_Task to complete_
What lines of the data hold the string "from"? Copy them all.

_Data extract_
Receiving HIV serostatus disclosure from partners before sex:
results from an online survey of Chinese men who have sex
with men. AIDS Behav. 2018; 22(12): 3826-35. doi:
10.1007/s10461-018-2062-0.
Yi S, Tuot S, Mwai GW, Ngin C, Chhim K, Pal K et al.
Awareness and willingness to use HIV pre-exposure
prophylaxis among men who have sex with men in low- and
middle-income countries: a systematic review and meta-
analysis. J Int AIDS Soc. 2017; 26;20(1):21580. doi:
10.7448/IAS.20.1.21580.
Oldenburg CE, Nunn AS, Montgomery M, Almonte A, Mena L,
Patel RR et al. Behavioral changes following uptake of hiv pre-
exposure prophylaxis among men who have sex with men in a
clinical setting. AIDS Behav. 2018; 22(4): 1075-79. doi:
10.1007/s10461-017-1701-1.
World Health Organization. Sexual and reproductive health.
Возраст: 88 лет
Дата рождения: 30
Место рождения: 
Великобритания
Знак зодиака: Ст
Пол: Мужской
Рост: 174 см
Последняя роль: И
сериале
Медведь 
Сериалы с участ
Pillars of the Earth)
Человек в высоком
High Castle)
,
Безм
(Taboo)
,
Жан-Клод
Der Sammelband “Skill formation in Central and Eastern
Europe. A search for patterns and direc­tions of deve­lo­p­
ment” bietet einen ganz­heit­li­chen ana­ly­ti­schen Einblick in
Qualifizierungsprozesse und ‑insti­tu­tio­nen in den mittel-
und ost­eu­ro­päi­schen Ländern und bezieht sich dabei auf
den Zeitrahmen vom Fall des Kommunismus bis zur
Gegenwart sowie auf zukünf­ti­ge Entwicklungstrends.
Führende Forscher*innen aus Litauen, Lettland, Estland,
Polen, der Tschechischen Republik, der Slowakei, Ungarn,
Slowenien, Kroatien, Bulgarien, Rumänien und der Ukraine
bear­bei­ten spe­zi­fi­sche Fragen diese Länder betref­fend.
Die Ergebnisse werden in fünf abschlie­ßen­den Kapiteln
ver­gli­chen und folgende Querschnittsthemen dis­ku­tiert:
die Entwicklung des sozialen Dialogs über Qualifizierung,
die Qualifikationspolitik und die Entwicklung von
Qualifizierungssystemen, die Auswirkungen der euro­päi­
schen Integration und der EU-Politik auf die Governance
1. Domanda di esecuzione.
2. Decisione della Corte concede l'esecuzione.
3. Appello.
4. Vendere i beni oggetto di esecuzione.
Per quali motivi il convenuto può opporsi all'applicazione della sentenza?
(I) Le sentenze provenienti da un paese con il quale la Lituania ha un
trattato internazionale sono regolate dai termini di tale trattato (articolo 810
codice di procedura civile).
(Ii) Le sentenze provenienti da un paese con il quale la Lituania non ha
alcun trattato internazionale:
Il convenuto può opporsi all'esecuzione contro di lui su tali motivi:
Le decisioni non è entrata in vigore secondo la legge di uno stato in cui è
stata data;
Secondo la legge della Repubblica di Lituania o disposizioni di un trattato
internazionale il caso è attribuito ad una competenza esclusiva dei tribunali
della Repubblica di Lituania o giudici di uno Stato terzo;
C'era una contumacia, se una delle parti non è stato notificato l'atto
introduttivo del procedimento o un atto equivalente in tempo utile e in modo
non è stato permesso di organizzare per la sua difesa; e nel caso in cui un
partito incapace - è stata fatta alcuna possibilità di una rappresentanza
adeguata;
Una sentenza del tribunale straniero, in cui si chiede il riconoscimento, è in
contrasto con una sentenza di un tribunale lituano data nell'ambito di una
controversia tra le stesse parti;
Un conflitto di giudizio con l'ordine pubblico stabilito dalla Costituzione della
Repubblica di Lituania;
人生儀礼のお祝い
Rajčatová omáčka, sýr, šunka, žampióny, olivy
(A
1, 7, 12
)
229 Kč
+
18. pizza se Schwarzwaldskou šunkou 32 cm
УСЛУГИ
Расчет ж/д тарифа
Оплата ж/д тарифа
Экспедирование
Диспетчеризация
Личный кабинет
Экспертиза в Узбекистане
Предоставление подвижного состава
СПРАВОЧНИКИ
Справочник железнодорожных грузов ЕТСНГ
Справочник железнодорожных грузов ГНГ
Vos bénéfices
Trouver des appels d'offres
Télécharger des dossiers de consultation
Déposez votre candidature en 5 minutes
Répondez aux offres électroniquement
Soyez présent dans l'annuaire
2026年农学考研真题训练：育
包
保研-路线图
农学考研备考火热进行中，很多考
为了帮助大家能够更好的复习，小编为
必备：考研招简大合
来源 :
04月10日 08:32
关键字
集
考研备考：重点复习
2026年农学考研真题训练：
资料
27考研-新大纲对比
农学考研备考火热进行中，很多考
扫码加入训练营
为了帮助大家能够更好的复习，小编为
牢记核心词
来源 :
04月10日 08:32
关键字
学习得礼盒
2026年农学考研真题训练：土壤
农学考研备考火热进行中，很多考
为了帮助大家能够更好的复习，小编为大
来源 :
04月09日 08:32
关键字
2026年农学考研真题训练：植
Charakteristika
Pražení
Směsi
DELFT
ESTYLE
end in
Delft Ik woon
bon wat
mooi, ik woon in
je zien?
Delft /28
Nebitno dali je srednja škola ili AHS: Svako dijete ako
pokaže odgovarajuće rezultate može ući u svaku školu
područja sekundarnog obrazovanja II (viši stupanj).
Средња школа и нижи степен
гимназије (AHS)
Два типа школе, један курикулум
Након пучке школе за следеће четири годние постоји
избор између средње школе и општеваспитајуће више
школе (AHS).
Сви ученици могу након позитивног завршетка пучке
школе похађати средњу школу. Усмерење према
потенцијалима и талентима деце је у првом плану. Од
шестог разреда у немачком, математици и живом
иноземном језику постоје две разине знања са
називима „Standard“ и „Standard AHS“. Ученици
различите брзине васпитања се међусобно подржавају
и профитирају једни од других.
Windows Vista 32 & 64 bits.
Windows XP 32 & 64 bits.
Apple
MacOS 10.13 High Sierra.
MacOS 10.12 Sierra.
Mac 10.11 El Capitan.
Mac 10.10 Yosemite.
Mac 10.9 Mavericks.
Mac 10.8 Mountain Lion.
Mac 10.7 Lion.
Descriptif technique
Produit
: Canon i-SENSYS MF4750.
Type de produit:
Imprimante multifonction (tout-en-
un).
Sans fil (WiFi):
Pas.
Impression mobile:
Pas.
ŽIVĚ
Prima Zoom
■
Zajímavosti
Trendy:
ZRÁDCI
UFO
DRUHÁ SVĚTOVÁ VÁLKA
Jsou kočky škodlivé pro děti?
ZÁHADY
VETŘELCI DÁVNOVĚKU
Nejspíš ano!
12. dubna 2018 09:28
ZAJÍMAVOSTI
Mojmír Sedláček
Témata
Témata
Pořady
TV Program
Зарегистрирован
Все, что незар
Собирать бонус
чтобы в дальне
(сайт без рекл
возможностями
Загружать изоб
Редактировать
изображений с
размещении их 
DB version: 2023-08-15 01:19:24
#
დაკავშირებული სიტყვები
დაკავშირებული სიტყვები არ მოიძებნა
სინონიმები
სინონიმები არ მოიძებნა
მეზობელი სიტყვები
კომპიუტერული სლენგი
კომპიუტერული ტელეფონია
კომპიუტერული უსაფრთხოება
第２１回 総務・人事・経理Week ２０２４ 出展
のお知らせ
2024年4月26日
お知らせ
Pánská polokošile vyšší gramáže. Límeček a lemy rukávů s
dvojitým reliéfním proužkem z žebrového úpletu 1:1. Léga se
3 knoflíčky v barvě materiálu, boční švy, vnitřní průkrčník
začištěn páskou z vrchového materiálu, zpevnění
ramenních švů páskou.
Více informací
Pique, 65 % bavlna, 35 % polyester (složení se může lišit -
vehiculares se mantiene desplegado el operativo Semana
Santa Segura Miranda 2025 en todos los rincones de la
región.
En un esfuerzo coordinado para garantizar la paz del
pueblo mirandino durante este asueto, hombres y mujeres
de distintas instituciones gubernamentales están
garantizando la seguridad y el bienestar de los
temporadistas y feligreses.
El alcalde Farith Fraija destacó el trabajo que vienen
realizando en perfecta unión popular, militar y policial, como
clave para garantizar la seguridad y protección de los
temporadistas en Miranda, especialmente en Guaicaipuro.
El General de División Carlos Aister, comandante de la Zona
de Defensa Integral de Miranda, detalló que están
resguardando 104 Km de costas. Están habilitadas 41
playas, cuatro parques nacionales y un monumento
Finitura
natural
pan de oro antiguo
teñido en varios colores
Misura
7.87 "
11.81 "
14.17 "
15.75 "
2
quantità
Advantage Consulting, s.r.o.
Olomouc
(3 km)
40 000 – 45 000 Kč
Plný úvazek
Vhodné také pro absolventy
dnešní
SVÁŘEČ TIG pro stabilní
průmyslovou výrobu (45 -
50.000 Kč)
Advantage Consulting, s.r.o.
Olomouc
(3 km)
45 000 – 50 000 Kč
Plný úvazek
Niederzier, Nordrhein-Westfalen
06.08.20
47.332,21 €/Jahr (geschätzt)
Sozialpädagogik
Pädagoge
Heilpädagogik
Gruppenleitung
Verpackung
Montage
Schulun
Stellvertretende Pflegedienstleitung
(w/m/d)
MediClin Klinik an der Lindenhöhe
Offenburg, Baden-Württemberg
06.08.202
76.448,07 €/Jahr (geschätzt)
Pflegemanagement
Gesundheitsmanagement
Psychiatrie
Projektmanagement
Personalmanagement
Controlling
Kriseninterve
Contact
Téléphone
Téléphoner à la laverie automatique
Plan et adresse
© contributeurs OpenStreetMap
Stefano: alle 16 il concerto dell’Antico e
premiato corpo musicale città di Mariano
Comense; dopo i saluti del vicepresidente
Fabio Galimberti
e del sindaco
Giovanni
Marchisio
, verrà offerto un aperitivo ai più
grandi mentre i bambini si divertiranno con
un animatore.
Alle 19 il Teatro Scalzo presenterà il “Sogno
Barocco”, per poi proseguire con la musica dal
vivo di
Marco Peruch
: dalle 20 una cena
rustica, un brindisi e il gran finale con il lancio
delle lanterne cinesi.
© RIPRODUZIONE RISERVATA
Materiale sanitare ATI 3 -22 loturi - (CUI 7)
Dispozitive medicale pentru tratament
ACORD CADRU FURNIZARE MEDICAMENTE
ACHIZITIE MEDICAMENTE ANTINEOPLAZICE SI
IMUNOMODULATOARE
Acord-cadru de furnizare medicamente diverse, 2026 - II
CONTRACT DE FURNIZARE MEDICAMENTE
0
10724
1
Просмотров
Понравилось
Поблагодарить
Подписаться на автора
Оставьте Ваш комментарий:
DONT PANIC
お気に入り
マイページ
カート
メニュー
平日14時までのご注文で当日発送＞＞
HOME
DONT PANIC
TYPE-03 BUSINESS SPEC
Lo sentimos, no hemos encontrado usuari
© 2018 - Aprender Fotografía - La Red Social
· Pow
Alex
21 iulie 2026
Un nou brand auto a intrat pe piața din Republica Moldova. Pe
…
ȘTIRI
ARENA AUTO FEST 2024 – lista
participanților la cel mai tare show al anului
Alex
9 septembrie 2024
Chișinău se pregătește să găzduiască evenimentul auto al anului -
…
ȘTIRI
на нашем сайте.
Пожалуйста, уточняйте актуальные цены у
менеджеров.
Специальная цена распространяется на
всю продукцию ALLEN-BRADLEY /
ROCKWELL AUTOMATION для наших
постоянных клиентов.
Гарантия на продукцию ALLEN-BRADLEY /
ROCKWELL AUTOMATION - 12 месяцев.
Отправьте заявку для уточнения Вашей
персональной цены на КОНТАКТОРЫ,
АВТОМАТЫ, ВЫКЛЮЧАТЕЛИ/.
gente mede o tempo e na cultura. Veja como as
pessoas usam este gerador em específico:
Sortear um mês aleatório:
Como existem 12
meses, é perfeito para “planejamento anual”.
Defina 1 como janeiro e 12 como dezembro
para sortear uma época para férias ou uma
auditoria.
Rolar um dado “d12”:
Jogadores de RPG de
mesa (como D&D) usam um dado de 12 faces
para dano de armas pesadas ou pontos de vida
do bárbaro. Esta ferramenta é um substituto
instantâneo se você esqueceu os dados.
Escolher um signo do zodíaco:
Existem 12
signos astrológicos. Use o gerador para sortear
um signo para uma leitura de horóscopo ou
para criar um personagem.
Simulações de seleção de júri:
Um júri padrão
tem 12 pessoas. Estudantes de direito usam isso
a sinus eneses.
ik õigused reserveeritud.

_Response box_
Receiving HIV serostatus disclosure from partners before sex:
results from an online survey of Chinese men who have sex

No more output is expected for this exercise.